(Items from a dataset)
══════════════════════════════
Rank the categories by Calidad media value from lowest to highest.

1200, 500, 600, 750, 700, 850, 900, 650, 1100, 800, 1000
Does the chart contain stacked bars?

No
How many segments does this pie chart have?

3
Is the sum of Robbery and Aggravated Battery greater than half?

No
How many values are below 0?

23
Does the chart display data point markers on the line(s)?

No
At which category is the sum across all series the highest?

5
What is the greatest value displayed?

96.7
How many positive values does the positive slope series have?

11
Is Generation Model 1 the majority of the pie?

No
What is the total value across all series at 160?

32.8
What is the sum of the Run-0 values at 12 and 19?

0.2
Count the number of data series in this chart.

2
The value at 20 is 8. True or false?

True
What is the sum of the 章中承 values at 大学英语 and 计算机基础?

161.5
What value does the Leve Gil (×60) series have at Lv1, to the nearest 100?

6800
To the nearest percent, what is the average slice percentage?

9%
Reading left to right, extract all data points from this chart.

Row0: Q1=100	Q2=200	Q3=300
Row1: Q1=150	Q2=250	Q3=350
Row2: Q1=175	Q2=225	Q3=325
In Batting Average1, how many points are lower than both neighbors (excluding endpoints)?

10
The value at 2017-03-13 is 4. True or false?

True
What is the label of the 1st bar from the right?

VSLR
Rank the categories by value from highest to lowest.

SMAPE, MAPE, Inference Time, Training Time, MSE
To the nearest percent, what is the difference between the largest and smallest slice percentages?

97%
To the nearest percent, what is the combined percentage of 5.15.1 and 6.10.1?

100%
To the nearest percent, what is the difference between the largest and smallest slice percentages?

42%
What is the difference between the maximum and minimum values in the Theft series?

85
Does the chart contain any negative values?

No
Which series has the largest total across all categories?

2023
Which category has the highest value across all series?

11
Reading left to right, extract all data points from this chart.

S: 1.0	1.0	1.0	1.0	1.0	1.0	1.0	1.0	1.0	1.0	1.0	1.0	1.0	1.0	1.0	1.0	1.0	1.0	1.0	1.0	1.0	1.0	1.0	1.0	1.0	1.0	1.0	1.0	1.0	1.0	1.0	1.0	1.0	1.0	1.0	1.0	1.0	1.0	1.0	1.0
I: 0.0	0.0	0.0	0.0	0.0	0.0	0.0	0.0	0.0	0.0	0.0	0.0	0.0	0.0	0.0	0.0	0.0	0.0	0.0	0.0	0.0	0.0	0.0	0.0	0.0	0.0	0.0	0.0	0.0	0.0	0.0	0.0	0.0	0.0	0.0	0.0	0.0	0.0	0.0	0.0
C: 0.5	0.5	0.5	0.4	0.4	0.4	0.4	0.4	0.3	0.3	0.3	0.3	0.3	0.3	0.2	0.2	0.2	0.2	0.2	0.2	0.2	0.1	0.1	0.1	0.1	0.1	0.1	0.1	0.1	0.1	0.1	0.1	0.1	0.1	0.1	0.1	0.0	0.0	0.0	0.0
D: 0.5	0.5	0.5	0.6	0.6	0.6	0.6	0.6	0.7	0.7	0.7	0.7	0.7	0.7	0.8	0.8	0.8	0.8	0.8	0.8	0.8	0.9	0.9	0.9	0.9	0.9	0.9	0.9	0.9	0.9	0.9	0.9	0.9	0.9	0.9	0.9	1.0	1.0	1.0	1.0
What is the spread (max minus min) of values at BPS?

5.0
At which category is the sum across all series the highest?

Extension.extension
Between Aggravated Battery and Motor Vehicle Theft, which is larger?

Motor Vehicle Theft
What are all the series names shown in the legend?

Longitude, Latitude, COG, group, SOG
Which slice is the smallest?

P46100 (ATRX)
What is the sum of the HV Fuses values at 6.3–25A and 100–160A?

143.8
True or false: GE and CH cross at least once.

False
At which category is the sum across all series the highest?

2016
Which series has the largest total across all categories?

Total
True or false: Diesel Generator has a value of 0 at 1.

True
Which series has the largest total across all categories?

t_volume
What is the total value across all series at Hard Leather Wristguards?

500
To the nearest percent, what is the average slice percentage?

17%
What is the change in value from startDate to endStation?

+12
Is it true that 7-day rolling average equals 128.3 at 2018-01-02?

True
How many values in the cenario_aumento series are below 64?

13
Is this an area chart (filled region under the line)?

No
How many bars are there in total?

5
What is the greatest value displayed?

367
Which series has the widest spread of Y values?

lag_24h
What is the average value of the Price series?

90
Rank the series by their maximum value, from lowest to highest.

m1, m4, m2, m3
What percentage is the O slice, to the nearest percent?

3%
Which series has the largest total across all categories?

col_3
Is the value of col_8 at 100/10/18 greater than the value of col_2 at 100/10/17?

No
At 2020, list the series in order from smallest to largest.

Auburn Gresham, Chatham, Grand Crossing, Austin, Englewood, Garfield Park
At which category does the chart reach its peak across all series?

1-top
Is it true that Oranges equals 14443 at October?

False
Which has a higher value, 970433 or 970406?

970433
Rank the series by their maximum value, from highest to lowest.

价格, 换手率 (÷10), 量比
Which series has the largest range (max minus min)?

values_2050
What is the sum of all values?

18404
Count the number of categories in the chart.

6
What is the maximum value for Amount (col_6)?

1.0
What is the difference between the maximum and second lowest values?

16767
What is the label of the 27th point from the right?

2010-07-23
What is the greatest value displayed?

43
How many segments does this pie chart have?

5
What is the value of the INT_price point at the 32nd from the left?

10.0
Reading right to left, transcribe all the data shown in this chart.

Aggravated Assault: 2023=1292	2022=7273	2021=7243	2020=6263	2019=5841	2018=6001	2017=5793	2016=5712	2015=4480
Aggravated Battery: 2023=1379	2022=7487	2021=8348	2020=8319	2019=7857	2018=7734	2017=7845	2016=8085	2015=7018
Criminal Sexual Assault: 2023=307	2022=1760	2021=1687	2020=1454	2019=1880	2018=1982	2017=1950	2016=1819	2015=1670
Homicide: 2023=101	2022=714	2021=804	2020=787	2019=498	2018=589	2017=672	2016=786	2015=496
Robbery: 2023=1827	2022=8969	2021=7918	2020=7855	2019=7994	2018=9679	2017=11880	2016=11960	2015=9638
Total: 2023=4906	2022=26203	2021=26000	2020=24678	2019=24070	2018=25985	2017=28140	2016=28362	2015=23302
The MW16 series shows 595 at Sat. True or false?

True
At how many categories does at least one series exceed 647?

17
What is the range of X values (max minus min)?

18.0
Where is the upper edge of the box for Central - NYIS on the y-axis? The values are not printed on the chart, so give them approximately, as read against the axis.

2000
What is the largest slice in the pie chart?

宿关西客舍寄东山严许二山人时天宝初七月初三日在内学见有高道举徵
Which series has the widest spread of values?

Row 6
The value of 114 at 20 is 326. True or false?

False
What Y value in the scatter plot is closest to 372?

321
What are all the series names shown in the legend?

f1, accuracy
══════════════════════════════
■ Problem description ■
Reproduce every item above word for word, without changing anything.

■ Exercise answer ■
Rank the categories by Calidad media value from lowest to highest.

1200, 500, 600, 750, 700, 850, 900, 650, 1100, 800, 1000
Does the chart contain stacked bars?

No
How many segments does this pie chart have?

3
Is the sum of Robbery and Aggravated Battery greater than half?

No
How many values are below 0?

23
Does the chart display data point markers on the line(s)?

No
At which category is the sum across all series the highest?

5
What is the greatest value displayed?

96.7
How many positive values does the positive slope series have?

11
Is Generation Model 1 the majority of the pie?

No
What is the total value across all series at 160?

32.8
What is the sum of the Run-0 values at 12 and 19?

0.2
Count the number of data series in this chart.

2
The value at 20 is 8. True or false?

True
What is the sum of the 章中承 values at 大学英语 and 计算机基础?

161.5
What value does the Leve Gil (×60) series have at Lv1, to the nearest 100?

6800
To the nearest percent, what is the average slice percentage?

9%
Reading left to right, extract all data points from this chart.

Row0: Q1=100	Q2=200	Q3=300
Row1: Q1=150	Q2=250	Q3=350
Row2: Q1=175	Q2=225	Q3=325
In Batting Average1, how many points are lower than both neighbors (excluding endpoints)?

10
The value at 2017-03-13 is 4. True or false?

True
What is the label of the 1st bar from the right?

VSLR
Rank the categories by value from highest to lowest.

SMAPE, MAPE, Inference Time, Training Time, MSE
To the nearest percent, what is the difference between the largest and smallest slice percentages?

97%
To the nearest percent, what is the combined percentage of 5.15.1 and 6.10.1?

100%
To the nearest percent, what is the difference between the largest and smallest slice percentages?

42%
What is the difference between the maximum and minimum values in the Theft series?

85
Does the chart contain any negative values?

No
Which series has the largest total across all categories?

2023
Which category has the highest value across all series?

11
Reading left to right, extract all data points from this chart.

S: 1.0	1.0	1.0	1.0	1.0	1.0	1.0	1.0	1.0	1.0	1.0	1.0	1.0	1.0	1.0	1.0	1.0	1.0	1.0	1.0	1.0	1.0	1.0	1.0	1.0	1.0	1.0	1.0	1.0	1.0	1.0	1.0	1.0	1.0	1.0	1.0	1.0	1.0	1.0	1.0
I: 0.0	0.0	0.0	0.0	0.0	0.0	0.0	0.0	0.0	0.0	0.0	0.0	0.0	0.0	0.0	0.0	0.0	0.0	0.0	0.0	0.0	0.0	0.0	0.0	0.0	0.0	0.0	0.0	0.0	0.0	0.0	0.0	0.0	0.0	0.0	0.0	0.0	0.0	0.0	0.0
C: 0.5	0.5	0.5	0.4	0.4	0.4	0.4	0.4	0.3	0.3	0.3	0.3	0.3	0.3	0.2	0.2	0.2	0.2	0.2	0.2	0.2	0.1	0.1	0.1	0.1	0.1	0.1	0.1	0.1	0.1	0.1	0.1	0.1	0.1	0.1	0.1	0.0	0.0	0.0	0.0
D: 0.5	0.5	0.5	0.6	0.6	0.6	0.6	0.6	0.7	0.7	0.7	0.7	0.7	0.7	0.8	0.8	0.8	0.8	0.8	0.8	0.8	0.9	0.9	0.9	0.9	0.9	0.9	0.9	0.9	0.9	0.9	0.9	0.9	0.9	0.9	0.9	1.0	1.0	1.0	1.0
What is the spread (max minus min) of values at BPS?

5.0
At which category is the sum across all series the highest?

Extension.extension
Between Aggravated Battery and Motor Vehicle Theft, which is larger?

Motor Vehicle Theft
What are all the series names shown in the legend?

Longitude, Latitude, COG, group, SOG
Which slice is the smallest?

P46100 (ATRX)
What is the sum of the HV Fuses values at 6.3–25A and 100–160A?

143.8
True or false: GE and CH cross at least once.

False
At which category is the sum across all series the highest?

2016
Which series has the largest total across all categories?

Total
True or false: Diesel Generator has a value of 0 at 1.

True
Which series has the largest total across all categories?

t_volume
What is the total value across all series at Hard Leather Wristguards?

500
To the nearest percent, what is the average slice percentage?

17%
What is the change in value from startDate to endStation?

+12
Is it true that 7-day rolling average equals 128.3 at 2018-01-02?

True
How many values in the cenario_aumento series are below 64?

13
Is this an area chart (filled region under the line)?

No
How many bars are there in total?

5
What is the greatest value displayed?

367
Which series has the widest spread of Y values?

lag_24h
What is the average value of the Price series?

90
Rank the series by their maximum value, from lowest to highest.

m1, m4, m2, m3
What percentage is the O slice, to the nearest percent?

3%
Which series has the largest total across all categories?

col_3
Is the value of col_8 at 100/10/18 greater than the value of col_2 at 100/10/17?

No
At 2020, list the series in order from smallest to largest.

Auburn Gresham, Chatham, Grand Crossing, Austin, Englewood, Garfield Park
At which category does the chart reach its peak across all series?

1-top
Is it true that Oranges equals 14443 at October?

False
Which has a higher value, 970433 or 970406?

970433
Rank the series by their maximum value, from highest to lowest.

价格, 换手率 (÷10), 量比
Which series has the largest range (max minus min)?

values_2050
What is the sum of all values?

18404
Count the number of categories in the chart.

6
What is the maximum value for Amount (col_6)?

1.0
What is the difference between the maximum and second lowest values?

16767
What is the label of the 27th point from the right?

2010-07-23
What is the greatest value displayed?

43
How many segments does this pie chart have?

5
What is the value of the INT_price point at the 32nd from the left?

10.0
Reading right to left, transcribe all the data shown in this chart.

Aggravated Assault: 2023=1292	2022=7273	2021=7243	2020=6263	2019=5841	2018=6001	2017=5793	2016=5712	2015=4480
Aggravated Battery: 2023=1379	2022=7487	2021=8348	2020=8319	2019=7857	2018=7734	2017=7845	2016=8085	2015=7018
Criminal Sexual Assault: 2023=307	2022=1760	2021=1687	2020=1454	2019=1880	2018=1982	2017=1950	2016=1819	2015=1670
Homicide: 2023=101	2022=714	2021=804	2020=787	2019=498	2018=589	2017=672	2016=786	2015=496
Robbery: 2023=1827	2022=8969	2021=7918	2020=7855	2019=7994	2018=9679	2017=11880	2016=11960	2015=9638
Total: 2023=4906	2022=26203	2021=26000	2020=24678	2019=24070	2018=25985	2017=28140	2016=28362	2015=23302
The MW16 series shows 595 at Sat. True or false?

True
At how many categories does at least one series exceed 647?

17
What is the range of X values (max minus min)?

18.0
Where is the upper edge of the box for Central - NYIS on the y-axis? The values are not printed on the chart, so give them approximately, as read against the axis.

2000
What is the largest slice in the pie chart?

宿关西客舍寄东山严许二山人时天宝初七月初三日在内学见有高道举徵
Which series has the widest spread of values?

Row 6
The value of 114 at 20 is 326. True or false?

False
What Y value in the scatter plot is closest to 372?

321
What are all the series names shown in the legend?

f1, accuracy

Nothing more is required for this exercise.